Marcello Zambrana/AGIF
Torcedores montaram o nome do ídolo em balões no Morumbi

Lugano sofreu um pênalti não marcado pelo árbitro Elmo Resende da Cunha aos 14 minutos do primeiro tempo. Depois de trombar com Brenner, Edson agarrou o uruguaio e o derrubou na área, mas nada foi marcado. O zagueiro reclamou acintosamente, desde o momento do lance até o intervalo, quando foi em direção ao trio de arbitragem para expor o erro de interpretação. Ele sofreria um pênalti no último jogo com a camisa do São Paulo. Na verdade até sofreu...

No segundo tempo, Lugano tomou um cartão amarelo logo aos dois minutos. Afinal, não dava para passar em branco logo na despedida, né? Aquela história de lutar até o fim literalmente não era invenção. E cada um luta com as armas que tem. Ainda houve falha em uma bola aérea que quase rendeu gol de Renê Júnior. Porque nem tudo é perfeito. 
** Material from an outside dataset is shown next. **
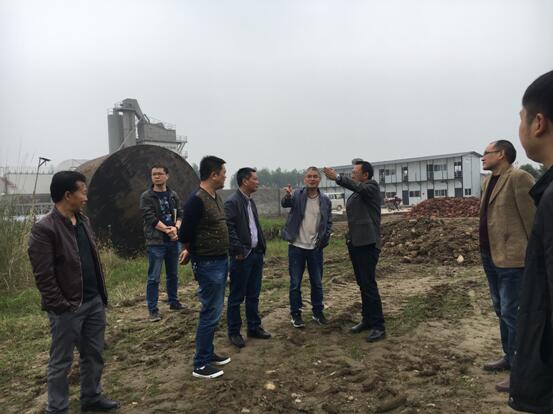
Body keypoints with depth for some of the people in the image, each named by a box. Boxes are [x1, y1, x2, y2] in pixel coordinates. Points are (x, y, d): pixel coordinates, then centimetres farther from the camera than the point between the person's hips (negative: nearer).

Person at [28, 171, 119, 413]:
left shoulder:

Mas ainda havia tempo para Lugano erguer Brenner, autor do gol que deu esperanças ao São Paulo na partida. O candidato a herói da tarde é 20 anos mais jovem que o uruguaio. Quando Lugano saiu para o Fenerbahce, em 2006, Brenner tinha apenas seis anos. Quando Lugano voltou, em janeiro de 2015, vindo do Cerro Porteño, Brenner tinha 15 e nem sequer imaginava dividir uma comemoração de gol com o uruguaio. Passado, presente e futuro se conectaram no Morumbi.

Lugano não atuava pelo São Paulo desde 2 de julho, ainda sob o comando de Rogério Ceni, e não atuará mais pelo clube depois deste 3 de dezembro de 2017. Nas férias ele decidirá os próximos passos, que podem ser o acerto com algum clube de fora do Brasil, o fim da carreira e até a volta ao Tricolor em algum cargo diretivo.

Antes desta definição tão importante, Lugano foi ao símbolo que fica do lado do gramado, aplaudiu a torcida e foi aplaudido em seu último ato.

"A sensação no coração é impossível traduzir com palavras, um sentimento que nunca havia sentido. E por outro lado o reconhecimento de um clube entre os melhores do Brasil e do mundo, ter reconhecimento por um uruguaio que chegou aqui com muitas ilusões e ainda mais defeitos. Mas o que vai ficar é este último momento. Na hora da comemoração você sempre está lotado de amigos e gente que dá tapinhas nas costas, mas neste ano você vê o ressurgimento dessa identificação de torcedor, jogador, diretoria, todos comprometidos, como parte das vitórias e também das derrotas. Esse ano passará para a história do São Paulo como um ponto de inflexão", desabafou na saída do gramado.